How To Apply For a Paycheck Protection Program Loan

The CARE Act has just been enacted and the SBA is currently giving their PPP loan guidelines to lenders. Shortly, they will be available through your commercial banks, and possibly Fintechs. If you already have a relationship with a bank that provides SBA loans, you should contact your bank.

The Economic Injury Disaster Loan (EIDL) is a financing option that has already been available to businesses, but has been expanded and adjusted under the CARE Act.
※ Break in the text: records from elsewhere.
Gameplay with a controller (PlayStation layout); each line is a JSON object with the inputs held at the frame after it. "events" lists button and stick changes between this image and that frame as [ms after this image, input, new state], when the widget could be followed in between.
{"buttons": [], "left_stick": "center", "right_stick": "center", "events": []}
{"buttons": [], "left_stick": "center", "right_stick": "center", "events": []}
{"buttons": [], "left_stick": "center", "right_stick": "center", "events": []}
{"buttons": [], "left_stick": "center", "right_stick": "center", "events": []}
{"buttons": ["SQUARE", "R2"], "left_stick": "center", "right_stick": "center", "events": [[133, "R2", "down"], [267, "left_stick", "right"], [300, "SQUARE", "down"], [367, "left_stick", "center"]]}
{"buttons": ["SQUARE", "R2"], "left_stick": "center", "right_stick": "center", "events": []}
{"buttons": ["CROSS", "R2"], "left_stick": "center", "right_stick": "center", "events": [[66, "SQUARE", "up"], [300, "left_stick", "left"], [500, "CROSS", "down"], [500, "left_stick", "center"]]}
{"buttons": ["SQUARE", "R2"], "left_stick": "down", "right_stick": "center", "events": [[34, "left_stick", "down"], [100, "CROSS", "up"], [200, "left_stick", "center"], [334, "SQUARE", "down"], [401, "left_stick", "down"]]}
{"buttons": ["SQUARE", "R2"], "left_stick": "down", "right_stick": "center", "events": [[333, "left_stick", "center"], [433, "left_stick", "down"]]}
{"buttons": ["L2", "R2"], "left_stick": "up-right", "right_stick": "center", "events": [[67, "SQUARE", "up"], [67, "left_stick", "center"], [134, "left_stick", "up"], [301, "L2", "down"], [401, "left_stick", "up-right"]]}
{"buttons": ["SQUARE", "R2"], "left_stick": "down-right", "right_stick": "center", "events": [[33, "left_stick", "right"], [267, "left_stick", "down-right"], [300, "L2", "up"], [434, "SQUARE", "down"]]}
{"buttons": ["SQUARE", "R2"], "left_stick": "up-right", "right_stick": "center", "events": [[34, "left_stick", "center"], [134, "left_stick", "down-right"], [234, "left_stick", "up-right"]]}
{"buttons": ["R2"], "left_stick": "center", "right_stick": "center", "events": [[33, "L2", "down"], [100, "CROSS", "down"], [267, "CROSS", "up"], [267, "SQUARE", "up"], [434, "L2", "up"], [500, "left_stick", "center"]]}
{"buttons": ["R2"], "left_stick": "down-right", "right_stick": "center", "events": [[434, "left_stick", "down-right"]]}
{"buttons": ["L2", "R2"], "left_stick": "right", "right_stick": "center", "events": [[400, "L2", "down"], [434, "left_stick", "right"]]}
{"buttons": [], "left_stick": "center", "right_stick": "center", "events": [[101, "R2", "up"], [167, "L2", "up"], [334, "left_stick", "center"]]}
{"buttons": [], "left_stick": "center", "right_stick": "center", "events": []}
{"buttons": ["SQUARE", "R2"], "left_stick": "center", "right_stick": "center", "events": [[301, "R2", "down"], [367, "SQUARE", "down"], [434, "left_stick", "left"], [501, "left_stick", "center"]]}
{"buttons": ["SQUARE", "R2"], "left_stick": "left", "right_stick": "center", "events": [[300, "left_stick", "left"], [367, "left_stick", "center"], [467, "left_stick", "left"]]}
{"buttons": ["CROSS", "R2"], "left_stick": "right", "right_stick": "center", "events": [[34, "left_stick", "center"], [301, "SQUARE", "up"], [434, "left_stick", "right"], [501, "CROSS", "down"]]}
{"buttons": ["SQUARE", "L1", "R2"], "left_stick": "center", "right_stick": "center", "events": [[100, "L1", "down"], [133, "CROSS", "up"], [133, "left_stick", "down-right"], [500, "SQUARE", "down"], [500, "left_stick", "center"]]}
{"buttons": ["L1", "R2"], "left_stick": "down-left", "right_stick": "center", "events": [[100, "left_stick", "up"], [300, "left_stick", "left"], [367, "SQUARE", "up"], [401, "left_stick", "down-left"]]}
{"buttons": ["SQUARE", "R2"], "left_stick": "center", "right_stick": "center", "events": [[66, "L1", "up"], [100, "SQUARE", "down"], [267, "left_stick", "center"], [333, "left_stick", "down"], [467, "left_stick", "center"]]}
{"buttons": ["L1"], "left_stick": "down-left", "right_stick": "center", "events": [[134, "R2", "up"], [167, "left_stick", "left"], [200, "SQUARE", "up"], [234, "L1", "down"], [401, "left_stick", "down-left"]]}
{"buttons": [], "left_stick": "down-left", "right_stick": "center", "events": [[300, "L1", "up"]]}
If you need a quick infusion of a smaller amount of cash to cover you right now, this may be an effective option.

How Much Money Can My Business Receive Through an EIDL?

The maximum amount is $2 million.

What Are The Eligibility Requirements For an EIDL?

  • Any business with less than 500 employees
  • Any individual operating under a sole proprietorship or as an independent contractor
  • Any cooperative, ESOP, or tribal small business concern with less than 500 employees

What Are The Features and Benefits of an EIDL?

  • No personal guarantee for loans less than $200,000
  • The term may be up to 30 years
  • 3.75% fixed interest rate for small businesses
  • Collateral is required; the SBA will place a lien against the business’ assets
  • The loan may be used for financial obligations and operating expenses that could have been met had the disaster not occurred
  • No requirement for being in business before the disaster as long as the business was in operation on January 31, 2020
  • No requirement that the applicant must show they are unable to obtain credit elsewhere
  • The applicant may be approved based on their credit score, without the need to show a tax return
  • The applicant may request an emergency advance of up to $10,000 within three days of the SBA receiving their application. The advance does not need to be repaid under any circumstance, and may be used to keep employees on payroll, to pay for sick leave, meet increased production costs due to supply chain disruptions, or pay business obligations, including debts, rent and mortgage payments

How To Apply For an EIDL

You can apply for an EIDL with any SBA lender. You can also start your application here: https://www.benefits.gov/benefit/1504

Please note that businesses may not receive both EIDL and PPP loans at the same time. You can apply for the EIDL loan now and the PPP loan when it becomes available in the coming weeks. If you accept the EIDL loan and then find out you qualify for the PPP loan, you can refinance the EIDL with the PPP in order to get the loan forgiveness benefit of the PPP loan.

What Happens If I Already Had An Existing SBA Loan?

If you already had an SBA-guaranteed Section 7(a) loan before the pandemic, the SBA will pay all scheduled principal, interest and fees due during a 6-month period. Your payments will resume after the six month period ends, but you will not be responsible to the lender or the SBA for the principal, interest or fees scheduled to be paid during the subsidy period and paid by the SBA.

The information supplied in this message is intended to inform our clients, however the exact terms of the loans described are determined solely by the lenders.